Incidentally my sons were among those rejected by Durham (though one was accepted by Oxford) and they both got an explanatory sentence on Track saying the reason was weaker personal statement.
Their PSs were exclusively subject related, and seen as strong by their school. DH and I have both read a good few PSs and were also confident that theirs were good.
So we were left concluding that either:
a) the extracurricular stuff did matter for Durham - I've since seen on their website that they claim it does - and it disadvantaged my sons not to put it down
or b) Durham just has a few standard rejection sentences, and they chose that one because they couldn't realistically say it was down to academic achievement as our sons have all but one grade 9 at GCSE (and A* predictions).
This was for Humanities courses, not anything vocational.
So we were left a bit confused.
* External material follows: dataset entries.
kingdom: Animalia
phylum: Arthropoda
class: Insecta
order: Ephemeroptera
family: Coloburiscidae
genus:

The boys' school and DH's school advise those applying to Oxbridge and other 'top' universities to omit extracurricular activities and to focus on academic stuff, but we wonder if our two should have stuck in a sentence or two, just for Durham?
I do wish, whatever the case, that universities were clear and in agreement about this, and communicated that to schools. Tbf Oxford, Cambridge, LSE etc. do (subject only) and that message has got through. But tricky if a few others (well, Durham - didn't count against my sons elsewhere) mark you down for that.